Discussion on alternatives to package:test_reflective_loader

cc @lrhn @mit-mit - this is one of the Dart team packages that we had previously discussed as one that should not be published anymore.

I'd like to start the conversation on what we'd need in package:test or otherwise to drop this package. At a low level we want to minimize the surface area of published packages maintained by the Dart team. At a high level we want to avoid highly customized team-specific approaches to writing Dart.

I've taken some of the discussion from https://github.com/dart-lang/sdk/issues/44489 to bootstrap.

@scheglov

We found out early that vanilla package:test is not structured enough for complicated package:analyzer tests.

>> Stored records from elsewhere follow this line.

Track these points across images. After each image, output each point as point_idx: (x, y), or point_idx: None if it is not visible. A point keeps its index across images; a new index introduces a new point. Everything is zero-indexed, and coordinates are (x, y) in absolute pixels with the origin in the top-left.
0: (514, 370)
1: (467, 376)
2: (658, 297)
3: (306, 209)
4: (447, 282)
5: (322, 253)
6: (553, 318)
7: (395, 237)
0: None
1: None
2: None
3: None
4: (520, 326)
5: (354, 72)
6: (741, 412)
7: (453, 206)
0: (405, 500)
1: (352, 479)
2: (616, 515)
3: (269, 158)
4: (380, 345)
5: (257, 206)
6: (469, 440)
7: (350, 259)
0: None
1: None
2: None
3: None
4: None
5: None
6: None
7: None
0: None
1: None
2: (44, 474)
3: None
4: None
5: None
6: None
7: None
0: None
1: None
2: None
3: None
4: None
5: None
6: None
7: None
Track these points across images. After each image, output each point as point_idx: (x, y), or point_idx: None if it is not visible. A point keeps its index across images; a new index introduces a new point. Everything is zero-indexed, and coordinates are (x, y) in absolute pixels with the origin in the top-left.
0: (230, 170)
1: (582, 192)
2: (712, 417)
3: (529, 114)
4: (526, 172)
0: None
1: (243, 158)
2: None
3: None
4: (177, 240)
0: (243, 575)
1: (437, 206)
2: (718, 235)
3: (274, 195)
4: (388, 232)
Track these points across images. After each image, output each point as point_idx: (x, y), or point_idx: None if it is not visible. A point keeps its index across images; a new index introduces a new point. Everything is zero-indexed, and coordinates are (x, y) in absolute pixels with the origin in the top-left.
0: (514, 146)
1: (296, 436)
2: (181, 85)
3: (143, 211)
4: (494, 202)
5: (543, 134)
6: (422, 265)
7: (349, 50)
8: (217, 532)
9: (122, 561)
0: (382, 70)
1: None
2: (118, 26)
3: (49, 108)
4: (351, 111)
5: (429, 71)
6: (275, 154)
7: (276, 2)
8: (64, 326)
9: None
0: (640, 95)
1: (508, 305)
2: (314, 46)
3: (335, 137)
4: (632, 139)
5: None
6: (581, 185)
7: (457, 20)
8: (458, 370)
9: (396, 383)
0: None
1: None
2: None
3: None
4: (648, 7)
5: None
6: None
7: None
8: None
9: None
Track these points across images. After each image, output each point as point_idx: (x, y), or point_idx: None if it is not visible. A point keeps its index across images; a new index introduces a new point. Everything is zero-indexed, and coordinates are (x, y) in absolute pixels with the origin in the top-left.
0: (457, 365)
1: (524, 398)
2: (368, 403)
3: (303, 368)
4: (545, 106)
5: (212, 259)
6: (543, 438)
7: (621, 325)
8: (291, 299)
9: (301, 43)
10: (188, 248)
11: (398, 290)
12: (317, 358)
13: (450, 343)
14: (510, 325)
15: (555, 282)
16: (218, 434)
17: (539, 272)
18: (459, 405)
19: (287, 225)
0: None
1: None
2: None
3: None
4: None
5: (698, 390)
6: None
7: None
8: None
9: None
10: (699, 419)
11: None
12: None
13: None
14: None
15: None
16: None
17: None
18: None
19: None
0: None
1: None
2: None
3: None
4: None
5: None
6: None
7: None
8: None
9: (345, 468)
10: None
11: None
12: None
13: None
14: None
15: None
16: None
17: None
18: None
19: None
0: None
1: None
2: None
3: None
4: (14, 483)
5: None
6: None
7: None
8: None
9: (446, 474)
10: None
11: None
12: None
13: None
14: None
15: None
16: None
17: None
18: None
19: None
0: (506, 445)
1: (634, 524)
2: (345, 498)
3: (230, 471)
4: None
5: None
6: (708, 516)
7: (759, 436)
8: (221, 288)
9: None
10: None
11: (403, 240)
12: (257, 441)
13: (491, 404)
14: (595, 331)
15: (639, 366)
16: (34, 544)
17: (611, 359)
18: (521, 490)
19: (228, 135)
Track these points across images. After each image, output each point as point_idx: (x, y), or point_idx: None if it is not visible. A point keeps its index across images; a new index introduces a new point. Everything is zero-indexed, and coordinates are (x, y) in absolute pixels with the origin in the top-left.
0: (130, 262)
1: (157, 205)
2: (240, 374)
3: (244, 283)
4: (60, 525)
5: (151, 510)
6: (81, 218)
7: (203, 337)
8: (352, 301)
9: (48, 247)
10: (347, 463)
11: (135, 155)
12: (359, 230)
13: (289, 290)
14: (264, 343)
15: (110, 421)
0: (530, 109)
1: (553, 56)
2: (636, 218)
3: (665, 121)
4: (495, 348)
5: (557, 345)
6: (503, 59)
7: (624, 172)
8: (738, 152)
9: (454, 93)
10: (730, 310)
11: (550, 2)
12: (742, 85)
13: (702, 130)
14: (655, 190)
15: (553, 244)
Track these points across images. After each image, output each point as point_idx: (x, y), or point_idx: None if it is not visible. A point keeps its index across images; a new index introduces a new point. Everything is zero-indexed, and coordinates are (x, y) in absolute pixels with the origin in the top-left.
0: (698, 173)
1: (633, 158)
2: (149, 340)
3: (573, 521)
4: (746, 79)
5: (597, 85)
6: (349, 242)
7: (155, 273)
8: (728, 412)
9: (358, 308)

Can you elaborate on this? Was there a design doc for test_reflective_loader that discussed the increase in structure?

@srawlins

The ability to annotate test methods with @solo or @failingTest is important for our use case, so being able to grab a class's members and examine annotations are the core parts of test_reflective_loader's uses.

How does @solo differ from the solo: argument to test() or group()?

What does @failingTest do? Is it something different from skip:? Does it specifically run the test and expect an exception (such that it would fail if the annotated test passes instead)? We could put a higher priority on https://github.com/dart-lang/test/issues/1178 if those are the semantics you have today.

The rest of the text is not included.